*Work to complete*. Duplicate the transcribed text of every item below, line by line and without any changes. Leave the pictures out of your answer.

(Beginning of Data provided)

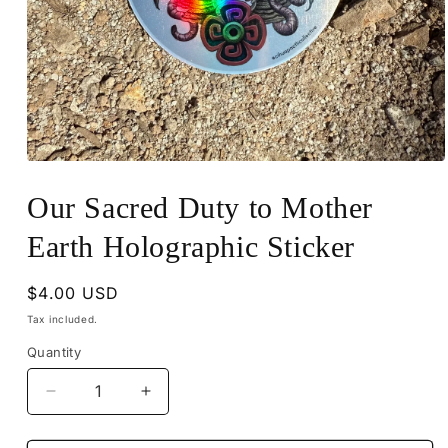
Open
media
1
Our Sacred Duty to Mother
in
modal
Earth Holographic Sticker
Regular
$4.00 USD
price
Tax included.
Quantity
Decrease
Increase
quantity
quantity
for
for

(End of Data provided)

*Answer to this task*.
Open
media
1
Our Sacred Duty to Mother
in
modal
Earth Holographic Sticker
Regular
$4.00 USD
price
Tax included.
Quantity
Decrease
Increase
quantity
quantity
for
for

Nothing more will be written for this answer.